Tip: These rules are quite complex, so please contact us before making any moves in this area!
Self-Employed Retirement Plans (SEP-IRA)
If you’re self-employed, maximizing the benefits of your SEP-IRA is a great way to increase your financial security in retirement and minimize your tax bill. Consider maximizing your SEP-IRA contribution for 2024 to defer income taxes. You can contribute 25% of your self-employment earnings into your SEP-IRA per year, up to a maximum of $69,000 in 2024.
Tip: The rules on using these do not make them optimal for every business, please contact us if this is something you would like to explore further.
Net Operating Losses (“NOL”)
If your deductions (or your C corporation’s deductions) exceed your income for the year, you may have an NOL. In general, you can use an NOL by deducting it from your income in a future year – but this deduction is limited to 80% of your taxable business income in that future year. Any excess NOL that was not utilized can continue to be carried forward.
Tip: If you expect to have a net operating loss in 2024, contact us today. We can advise you on any potential tax benefits and limits.
Research and Development Credit
Businesses engaged in activities to develop or improve products, processes, software, formulas, techniques, or inventions in a way that required some level of technical experimentation to determine the most accurate and appropriate design may qualify for the R&D credit.
Businesses are eligible to capitalize and amortize R&D costs over a 5- or 15-year period. (Previously eligible for a current year deduction prior to 2022).
Businesses can also elect to apply up to $250,000 of their R&D tax credit against the 6.2% Social Security (FICA) tax, as a payroll tax deduction rather than income tax deduction.
Beginning in the 2023 tax year, eligible small businesses are now allowed to apply an additional $250,000 against their 1.45% Medicare tax liability, in addition to the 6.2% Social Security tax.

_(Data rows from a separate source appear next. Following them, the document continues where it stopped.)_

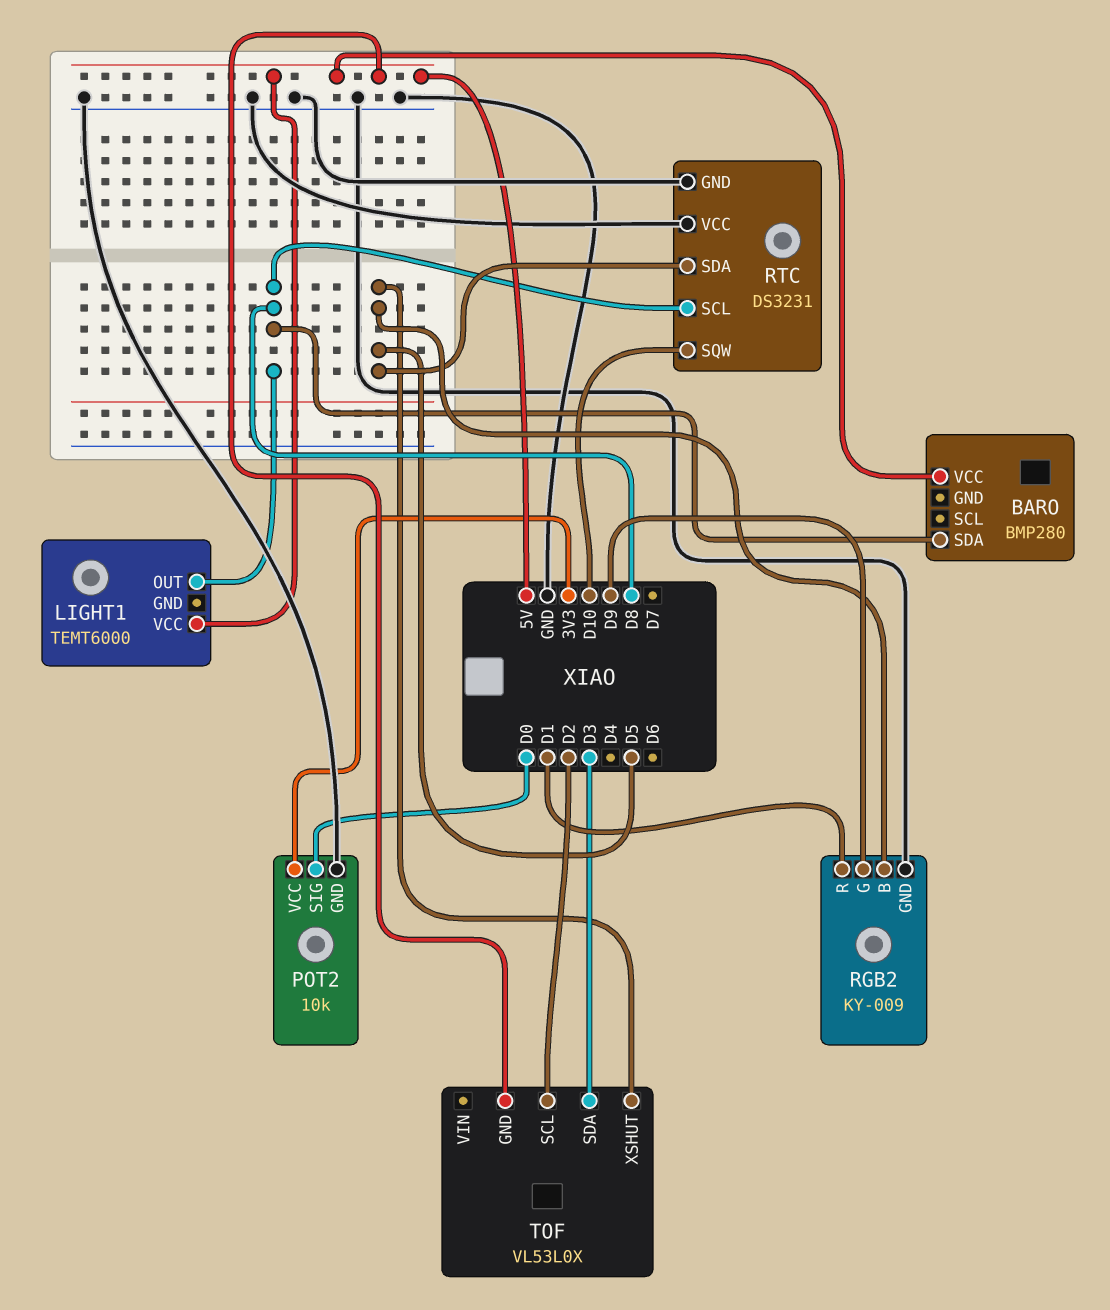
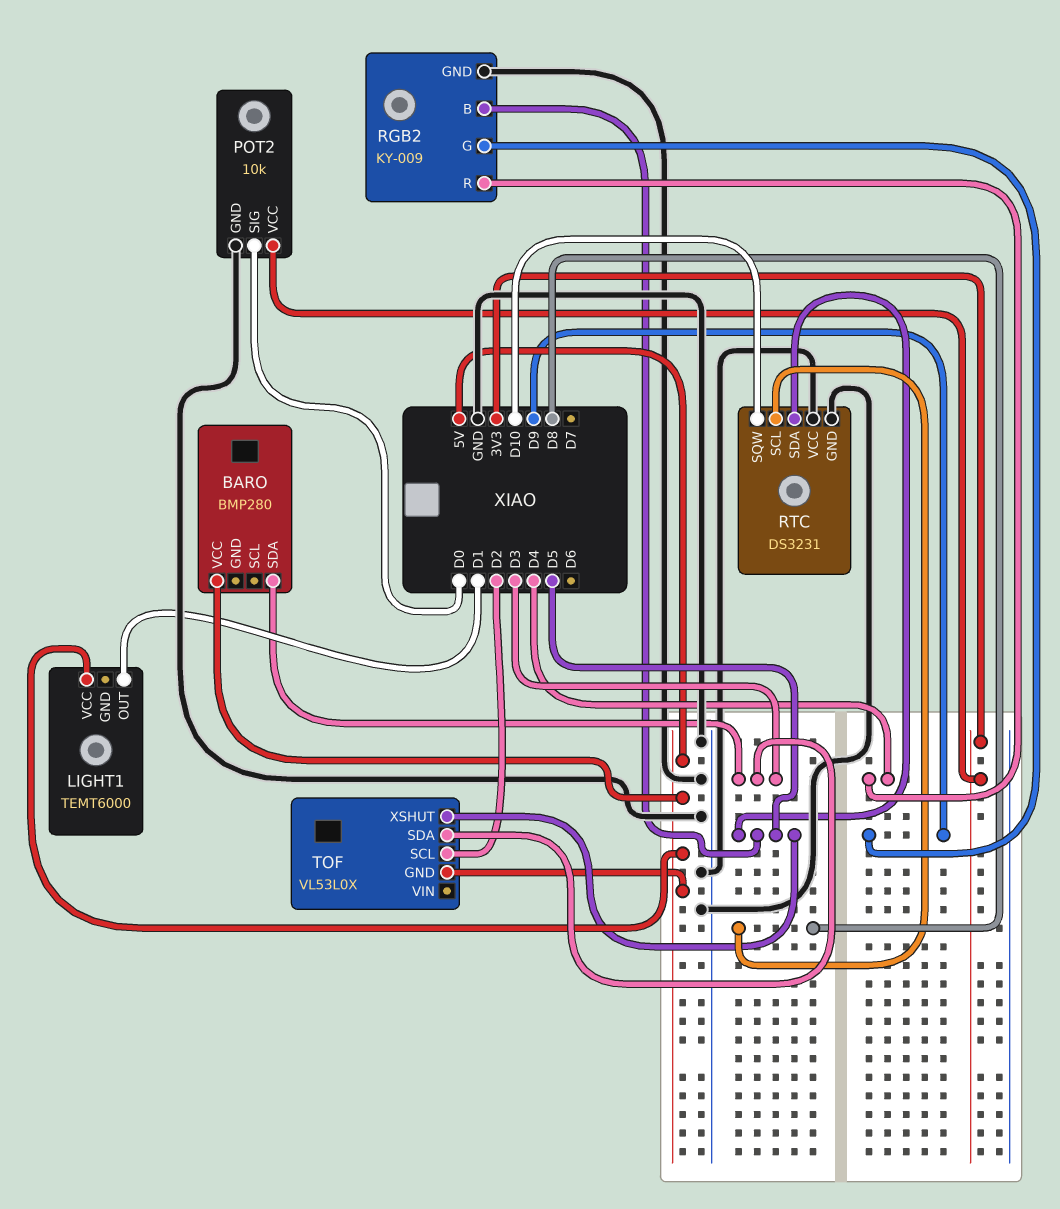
BARO pin SDA: D8 -> D3
LIGHT1 pin OUT: D8 -> D1
RGB2 pin R: D1 -> D4

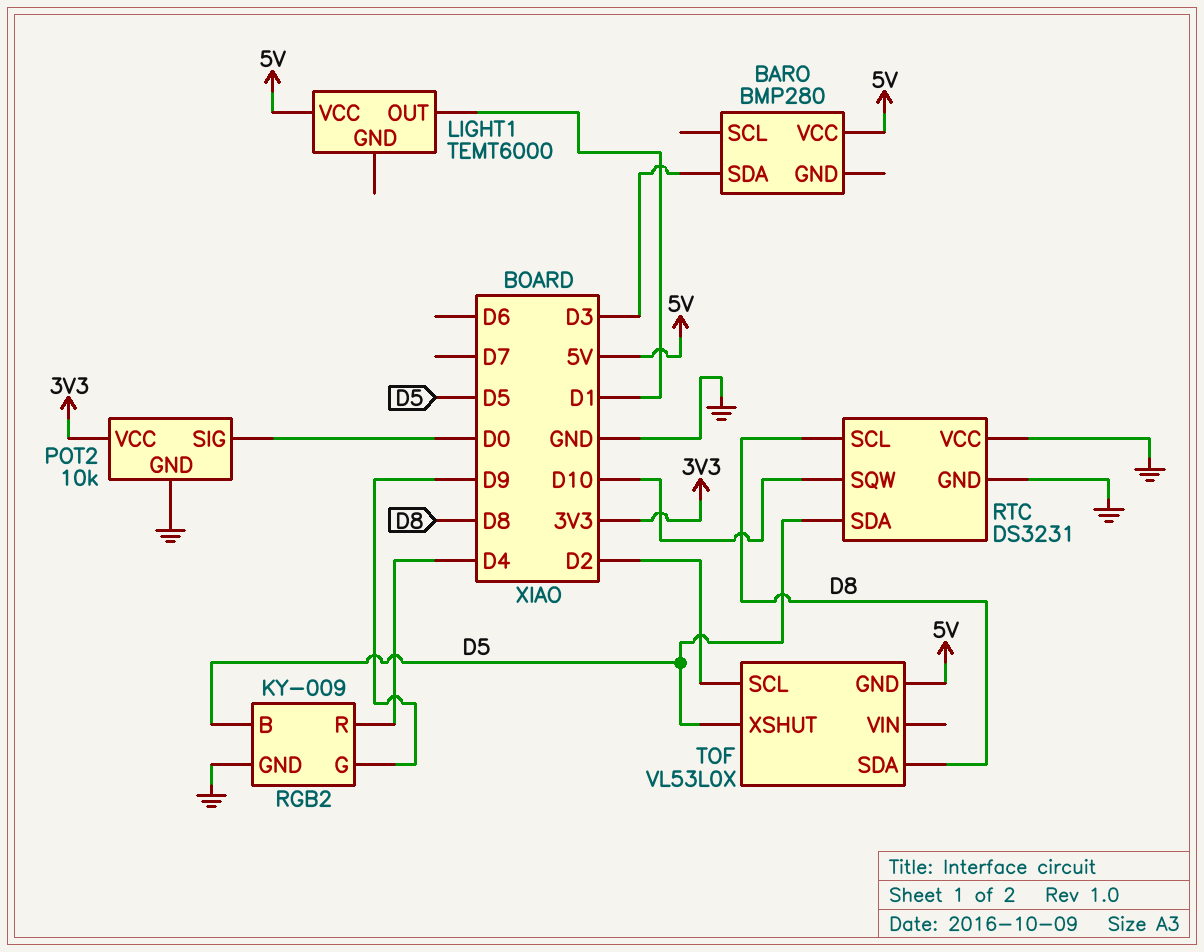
TOF pin SDA: D3 -> D8

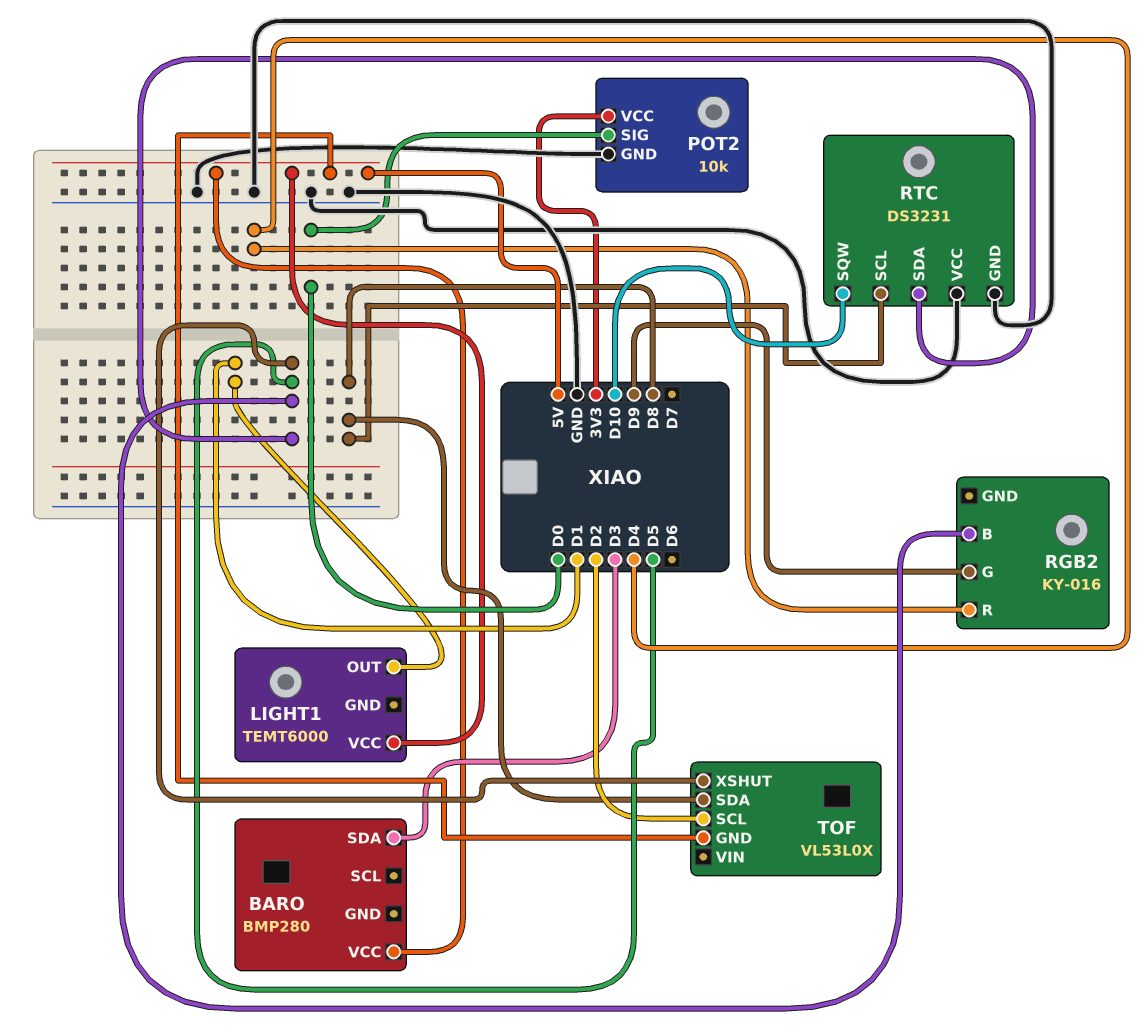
RGB2: KY-009 -> KY-016
RGB2 pin GND: GND -> none

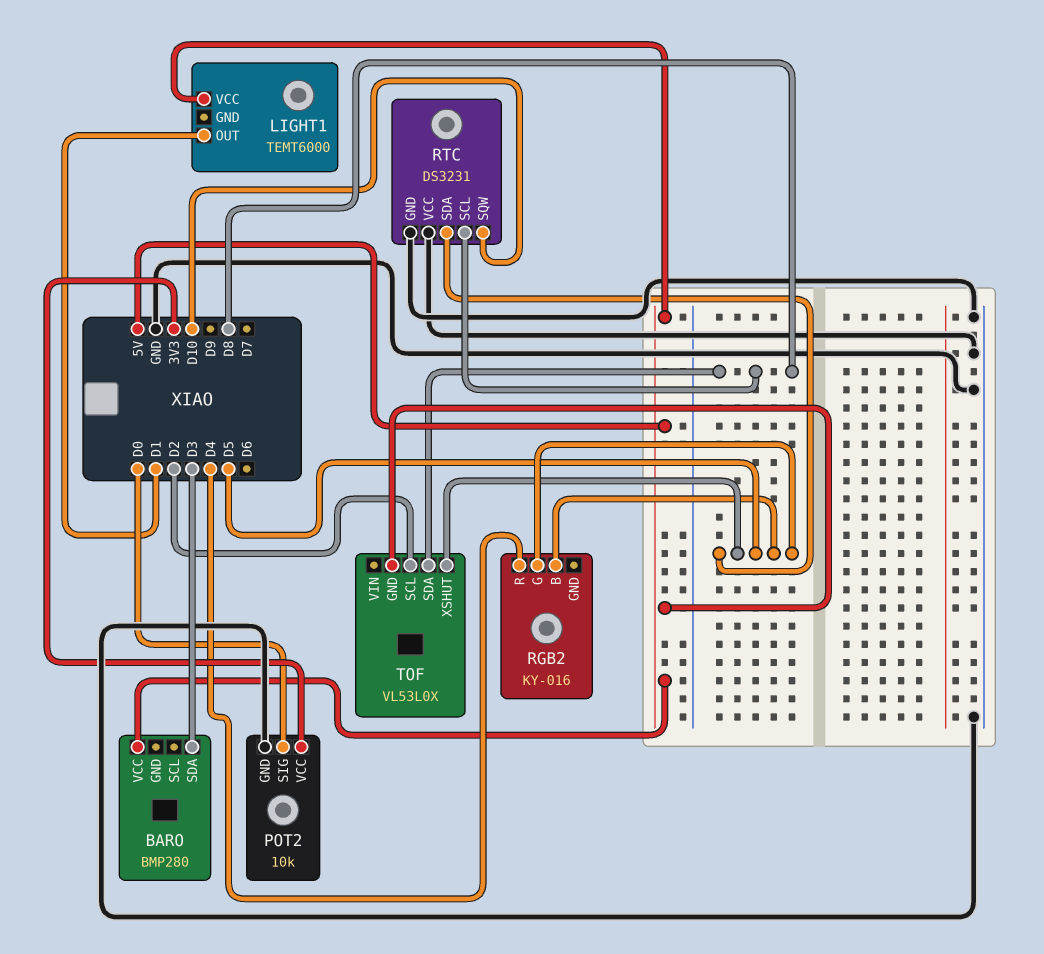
RGB2 pin G: D9 -> D5

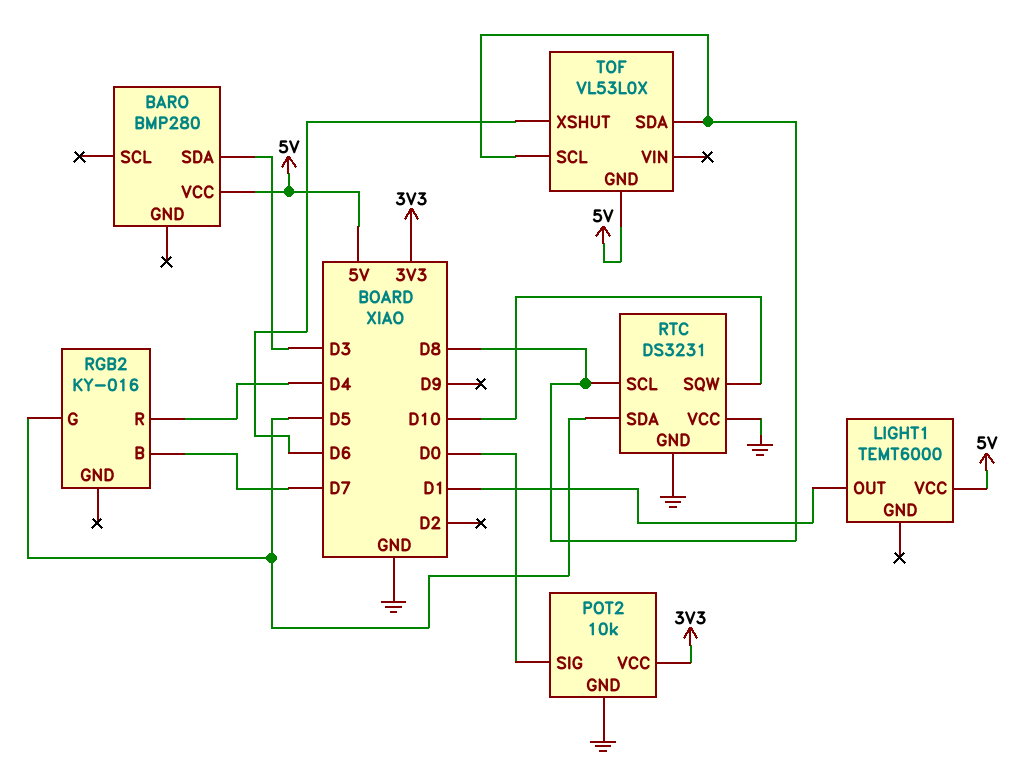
RGB2 pin B: D5 -> D7
TOF pin SCL: D2 -> D8
TOF pin XSHUT: D5 -> D6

Tip: Determining eligibility for the R&D tax credit is complex but can bear substantial fruit in the form of tax savings. Contact us today If you think your business may qualify.
Energy Tax Incentives
There are several tax incentives available for businesses that want to decrease their carbon footprint and become more environmentally sustainable. When certain criteria are met, businesses may be eligible to claim tax credits for the following:
- Electricity produced from certain renewable sources (including geothermal, solar and wind facilities)

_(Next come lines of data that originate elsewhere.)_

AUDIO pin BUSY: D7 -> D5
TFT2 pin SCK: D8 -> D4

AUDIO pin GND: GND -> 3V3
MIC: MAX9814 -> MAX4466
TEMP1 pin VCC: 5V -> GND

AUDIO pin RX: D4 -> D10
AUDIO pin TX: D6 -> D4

- Energy efficient home improvements (only available to eligible contractors and manufactured home manufacturers)
- Alternate fuels
In addition, businesses may be eligible for a tax deduction based on the energy saved by qualifying energy efficient commercial building property.
Tip: If your business made energy efficient improvements in 2024, or is considering making energy efficient improvements in 2025, contact us today. The rules are complex, and careful research and planning now can be beneficial.
State Tax Issues
“SALT Cap Workaround” / “Pass-through Entity Tax (PTET)”
The pass-through state income tax deduction allows business owners to deduct state income tax on their business income without limit. This deduction allows a pass-through entity (generally a partnership or S Corporation) to elect to pay the state income tax due on the business income that would otherwise pass through and get paid on the owner’s personal tax returns.
The federal itemized deduction cap of $10,000 ($5,000 if MFS) for state and local taxes doesn’t apply when a pass-through entity pays state and local tax on its earnings at the entity level.
As of 2024, more than 35 states and one locality have passed legislation allowing the pass-through tax deduction work-around, and some states have even passed retroactive legislation.
Tip: Contact us today if you’re interested in learning more about the PTET or want to discuss whether your business should consider participating in a pass-through entity state tax payment program. If your business already participates in a pass-through entity state income tax payment program, make your “PTET” payments by the end of 2024 to accelerate the deduction into the current year.